Ainda assim, há histórias com finais felizes . É o caso de Foday Galla, um estudante de medicina de 37 anos, que trabalha como técnico de ambulância em Monrovia, na capital da Libéria. Segundo contou o próprio à «Time», um dia foi chamado pela terceira a vez a uma casa para ir buscar doentes com ébola. Da primeira, tinha levado uma mãe e dois filhos. Da segunda, o pai, a avó e outros dois filhos. Morreram todos. 

O último filho, Samuel, de quatro anos, estava a ser tratado por vizinhos quando chamaram a ambulância de Foday. Quando este chegou, o menino estava rodeado de vómito. Pegou nele e a criança vomitou-lhe o fato de proteção todo. Segundo as recomendações, o profissional de saúde devia ter parado para desinfetar-se com spray de cloro, mas não o fez. «Não quis saber. A família dele estava toda morta, por isso quis ter a certeza que ele ia sobreviver», conta. 

Dois dias depois, Galla ficou doente. Salvou-se, graças ao tratamento de uma equipa dos Médicos Sem Fronteiras. O menino também sobreviveu. «Fui ao inferno e voltei. O ébola é mau… A dor faz-te querer desistir», contou o técnico de ambulância, que voltou rapidamente a ajudar mais doentes com ébola.

Mas nem todos voltam . Entre os muitos apelos das organizações do terreno, está a falta de profissionais de saúde. Mas não é fácil convencer um médico ou enfermeiro a ir para um dos países mais infetados tratar uma doença tão mortal com tão poucas condições de trabalho. Para o contrariar, poderão ser construídos centros de tratamento só para profissionais de saúde. «Fazer hospitais só para os profissionais de saúde é um tratamento desigual, mas é uma das únicas formas de convencê-los de que vão ser tratados se ficarem doentes», confirmou o porta-voz da OMS, Tarik Jasarevic.

Já Salome Karwah não precisou de ser convencida. A liberiana conta, no site dos Médicos Sem Fronteiras, como sobreviver ao ébola lhe deu o impulso para tratar pacientes com o mesmo vírus.


Um tio de Salome apanhou o vírus quando ajudou uma mulher a ir para o hospital. Chamou também o irmão para o ajudar, e este também ficou infetado. Este último foi para casa e infetou mais cinco familiares, incluindo Salome. A família toda foi para um centro de tratamento dos MSF em Monrovia. «Eu mal percebia o que se passava comigo. Estava inconsciente, impotente. As enfermeiras tinham de dar-me banho, trocar a minha roupa e dar-me de comer. Eu vomitava constantemente e estava muito fraca», conta a sobrevivente.

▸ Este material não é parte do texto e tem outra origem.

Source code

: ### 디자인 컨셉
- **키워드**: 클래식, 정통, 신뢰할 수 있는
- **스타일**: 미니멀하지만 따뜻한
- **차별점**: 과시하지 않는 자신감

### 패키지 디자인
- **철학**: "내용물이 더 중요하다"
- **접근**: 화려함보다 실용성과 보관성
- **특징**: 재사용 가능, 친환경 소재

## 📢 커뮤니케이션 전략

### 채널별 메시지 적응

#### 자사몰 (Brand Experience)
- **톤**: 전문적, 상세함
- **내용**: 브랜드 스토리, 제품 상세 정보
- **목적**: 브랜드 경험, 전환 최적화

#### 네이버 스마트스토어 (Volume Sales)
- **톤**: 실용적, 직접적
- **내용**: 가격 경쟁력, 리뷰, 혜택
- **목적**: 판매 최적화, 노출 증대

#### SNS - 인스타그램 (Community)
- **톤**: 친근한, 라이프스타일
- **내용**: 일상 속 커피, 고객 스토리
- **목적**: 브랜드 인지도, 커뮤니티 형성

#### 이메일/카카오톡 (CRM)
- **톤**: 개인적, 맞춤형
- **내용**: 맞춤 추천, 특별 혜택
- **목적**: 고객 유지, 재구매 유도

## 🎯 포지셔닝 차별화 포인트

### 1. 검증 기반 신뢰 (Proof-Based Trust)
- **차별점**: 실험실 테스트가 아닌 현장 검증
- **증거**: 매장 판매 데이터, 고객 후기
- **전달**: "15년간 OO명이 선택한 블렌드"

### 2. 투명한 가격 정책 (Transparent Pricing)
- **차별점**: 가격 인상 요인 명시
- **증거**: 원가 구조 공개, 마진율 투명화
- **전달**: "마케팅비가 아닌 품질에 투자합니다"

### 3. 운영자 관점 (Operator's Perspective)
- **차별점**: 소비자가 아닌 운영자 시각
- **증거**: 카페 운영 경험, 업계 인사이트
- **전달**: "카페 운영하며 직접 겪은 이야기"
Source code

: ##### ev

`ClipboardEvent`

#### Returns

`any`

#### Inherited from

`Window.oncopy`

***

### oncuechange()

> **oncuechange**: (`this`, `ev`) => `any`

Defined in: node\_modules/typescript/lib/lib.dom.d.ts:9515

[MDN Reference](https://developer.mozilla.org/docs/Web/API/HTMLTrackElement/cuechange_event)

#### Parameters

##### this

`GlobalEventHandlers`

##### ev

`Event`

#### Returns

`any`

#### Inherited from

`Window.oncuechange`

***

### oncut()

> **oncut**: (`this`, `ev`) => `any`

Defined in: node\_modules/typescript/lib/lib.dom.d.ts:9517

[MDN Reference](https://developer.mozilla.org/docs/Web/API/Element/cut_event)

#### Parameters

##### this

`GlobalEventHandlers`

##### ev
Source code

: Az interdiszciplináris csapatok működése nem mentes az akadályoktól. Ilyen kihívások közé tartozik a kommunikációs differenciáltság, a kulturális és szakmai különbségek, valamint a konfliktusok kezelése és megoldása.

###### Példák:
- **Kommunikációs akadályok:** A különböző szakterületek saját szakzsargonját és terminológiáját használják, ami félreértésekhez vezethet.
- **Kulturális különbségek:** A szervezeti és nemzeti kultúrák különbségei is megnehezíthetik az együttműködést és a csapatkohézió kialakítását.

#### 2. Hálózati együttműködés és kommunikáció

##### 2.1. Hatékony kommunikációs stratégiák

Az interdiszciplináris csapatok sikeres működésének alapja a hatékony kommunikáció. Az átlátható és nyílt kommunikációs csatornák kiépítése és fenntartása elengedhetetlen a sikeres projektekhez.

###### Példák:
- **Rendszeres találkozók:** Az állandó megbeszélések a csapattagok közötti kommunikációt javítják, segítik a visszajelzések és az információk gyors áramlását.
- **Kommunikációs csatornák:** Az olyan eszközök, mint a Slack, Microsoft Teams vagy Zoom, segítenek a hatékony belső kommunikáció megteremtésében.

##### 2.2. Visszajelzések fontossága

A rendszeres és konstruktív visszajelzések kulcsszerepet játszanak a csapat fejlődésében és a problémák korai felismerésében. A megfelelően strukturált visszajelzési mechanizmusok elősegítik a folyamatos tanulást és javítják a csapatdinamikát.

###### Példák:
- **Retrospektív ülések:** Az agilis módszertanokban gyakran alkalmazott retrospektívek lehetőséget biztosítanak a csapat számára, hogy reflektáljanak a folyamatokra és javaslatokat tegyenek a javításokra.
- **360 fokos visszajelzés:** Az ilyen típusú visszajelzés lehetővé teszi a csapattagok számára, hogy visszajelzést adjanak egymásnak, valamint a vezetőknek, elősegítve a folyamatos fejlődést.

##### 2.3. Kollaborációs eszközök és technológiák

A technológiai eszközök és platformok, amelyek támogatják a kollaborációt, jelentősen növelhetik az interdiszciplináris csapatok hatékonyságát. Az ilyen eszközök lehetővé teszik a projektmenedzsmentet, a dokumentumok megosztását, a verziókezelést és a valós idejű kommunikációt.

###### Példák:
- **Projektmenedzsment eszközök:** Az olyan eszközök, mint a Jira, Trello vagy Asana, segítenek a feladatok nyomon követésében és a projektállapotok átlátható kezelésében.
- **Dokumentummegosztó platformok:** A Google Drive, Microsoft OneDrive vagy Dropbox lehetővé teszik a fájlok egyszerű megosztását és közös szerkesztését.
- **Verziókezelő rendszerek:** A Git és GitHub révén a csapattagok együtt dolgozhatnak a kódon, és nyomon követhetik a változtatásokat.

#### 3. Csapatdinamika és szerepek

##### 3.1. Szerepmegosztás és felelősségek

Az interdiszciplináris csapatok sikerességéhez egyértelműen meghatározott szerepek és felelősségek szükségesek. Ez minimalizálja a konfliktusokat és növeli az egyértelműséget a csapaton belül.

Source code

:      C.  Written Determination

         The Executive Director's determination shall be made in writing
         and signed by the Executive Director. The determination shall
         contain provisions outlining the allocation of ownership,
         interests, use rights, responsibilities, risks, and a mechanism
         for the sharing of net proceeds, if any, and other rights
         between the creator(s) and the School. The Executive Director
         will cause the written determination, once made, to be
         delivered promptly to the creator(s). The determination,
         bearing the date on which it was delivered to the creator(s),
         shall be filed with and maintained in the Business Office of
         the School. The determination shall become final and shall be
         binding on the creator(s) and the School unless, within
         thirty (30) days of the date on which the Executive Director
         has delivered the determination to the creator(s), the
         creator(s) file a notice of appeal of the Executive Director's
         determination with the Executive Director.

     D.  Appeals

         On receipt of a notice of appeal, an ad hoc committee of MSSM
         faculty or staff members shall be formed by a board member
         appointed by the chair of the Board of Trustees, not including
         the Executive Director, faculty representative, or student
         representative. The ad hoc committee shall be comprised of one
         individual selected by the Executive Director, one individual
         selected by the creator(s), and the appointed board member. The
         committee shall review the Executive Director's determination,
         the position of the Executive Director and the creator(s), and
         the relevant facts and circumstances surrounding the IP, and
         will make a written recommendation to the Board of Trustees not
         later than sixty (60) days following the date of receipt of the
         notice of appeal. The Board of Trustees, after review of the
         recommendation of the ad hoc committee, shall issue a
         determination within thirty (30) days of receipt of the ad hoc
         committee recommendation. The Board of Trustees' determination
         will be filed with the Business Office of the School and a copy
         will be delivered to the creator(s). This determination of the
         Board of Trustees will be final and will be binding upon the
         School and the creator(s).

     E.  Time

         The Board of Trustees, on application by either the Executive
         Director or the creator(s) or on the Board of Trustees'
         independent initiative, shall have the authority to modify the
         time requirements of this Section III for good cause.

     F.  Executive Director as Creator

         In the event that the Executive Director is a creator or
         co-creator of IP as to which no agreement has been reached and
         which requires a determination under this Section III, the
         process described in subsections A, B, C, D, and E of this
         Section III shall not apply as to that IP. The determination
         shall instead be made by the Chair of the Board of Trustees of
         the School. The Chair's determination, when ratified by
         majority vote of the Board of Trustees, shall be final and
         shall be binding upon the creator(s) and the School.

Os pais morreram. Salome, a irmã, o noivo e a sobrinha sobreviveram. «O ébola é como uma doença de outro planeta. Traz muitas dores. Causa tanta dor que podes senti-la até aos ossos. Nunca tinha sentido uma dor assim», lembra.

Salome Karwah ficou tão «grata» pelo tratamento que recebeu que decidiu juntar-se à luta contra o ébola. Dá agora assistência psicológica aos doentes num centro de tratamento dos MSF. «Agora posso ajudar outros a recuperar», conclui.